Wednesday, December 21, 2011

Pre-publication Peer Review and Lazy Science Reporting

So it looks like, again, a not so serious paper makes it through "peer-review" (Fukushima: Alarmist Claim? Obscure Medical Journal? Proceed With Caution). Apparently, the lesson from all this is that you now have to pay attention to a journal's ranking where that paper appeared. Let us recall the Lancet study on MMR which, taken at face value, was responsible for hundred of thousands of parents shedding their kid's MMR vaccination with disastrous consequences. Instead, I propose we should avoid "science reporting" altogether or avoid reading lazy journalists:

How do you figure these out? A good way of sighting these offending reporters is their need to balance the subjects out with other studies, thereby framing the works as from opposing sides:

....As it turns out, the authors, Joseph Mangano and Janette Sherman, published a version of this study in the political newsletter Counterpunch, where it was quickly criticized. The critics charged that the authors had cherry-picked federal data on infant deaths so they would spike around the time of the Fukushima disaster. Passions over nuclear safety further muddied the debate: both researchers and critics had activist baggage, with the researchers characterized as anti-nuke and the critics as pro-nuke.

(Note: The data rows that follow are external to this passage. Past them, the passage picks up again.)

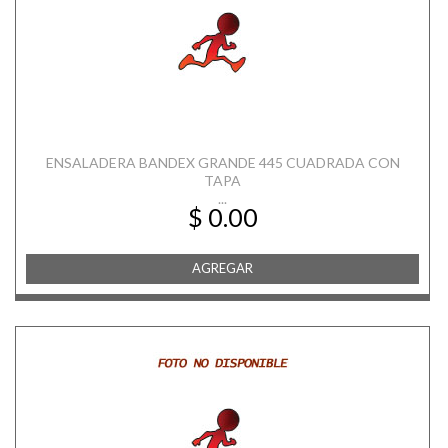
ENSALADERA BANDEX GRANDE 445 CUADRADA CON
TAPA
...
$ 0.00
AGREGAR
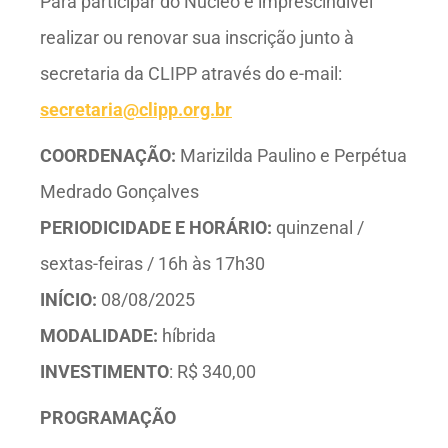
Para participar do Núcleo é imprescindível
realizar ou renovar sua inscrição junto à
secretaria da CLIPP através do e-mail:
secretaria@clipp.org.br
COORDENAÇÃO:
Marizilda Paulino e Perpétua
Medrado Gonçalves
PERIODICIDADE E HORÁRIO:
quinzenal /
sextas-feiras / 16h às 17h30
INÍCIO:
08/08/2025
MODALIDADE:
híbrida
INVESTIMENTO
: R$ 340,00
PROGRAMAÇÃO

Here is the thing that gets to me. It doesn't matter whether you debunk it, it's all part of a theater play where two sides are fighting in some epic battle. It doesn't matter if the data is cherry picked (let's not even talk about the quite common misunderstanding that goes with statistics and it's attendant p-values). A party that shows the study to be wrong gets to be labeled in the opposing team. The investigating reporter cannot read the blog entry, it's too difficult, too many numbers at play. Let us continue reading that post:
As Scientific American's Michael Moyer writes: "The authors appeared to start from a conclusion—babies are dying because of Fukushima radiation—and work backwards, torturing the data to fit their claims"
And the only way to learn the truth is through the trustworthiness of another journalist. There is a nice herd mentality at play here: While this particular subject is godsend for journalists because the issue at play has been well polarized over the years, what happens when one of the two sides does not exist ? 
So how did such a seemingly flawed study wind up in a peer-reviewed journal?

Part of the answer at the end of the post seems to be to check the journal's ranking, wow. No, the only way to figure out if some science is right is to check the scientific argument, not trust pre-publication peer review or a journal ranking. The reason pre-publication peer review seems to exist is solely to give a compass to lazy journalists and science reporters who do not know what science is: Another good reason to make it go away. Post publication peer-review is the way to go (and yes I am making the statement that if the physicist and media darling Brian Cox expressed the view that pre-publication peer review is the only way to do Science then he does not understand Science).

Some good data about peer-review can be found here.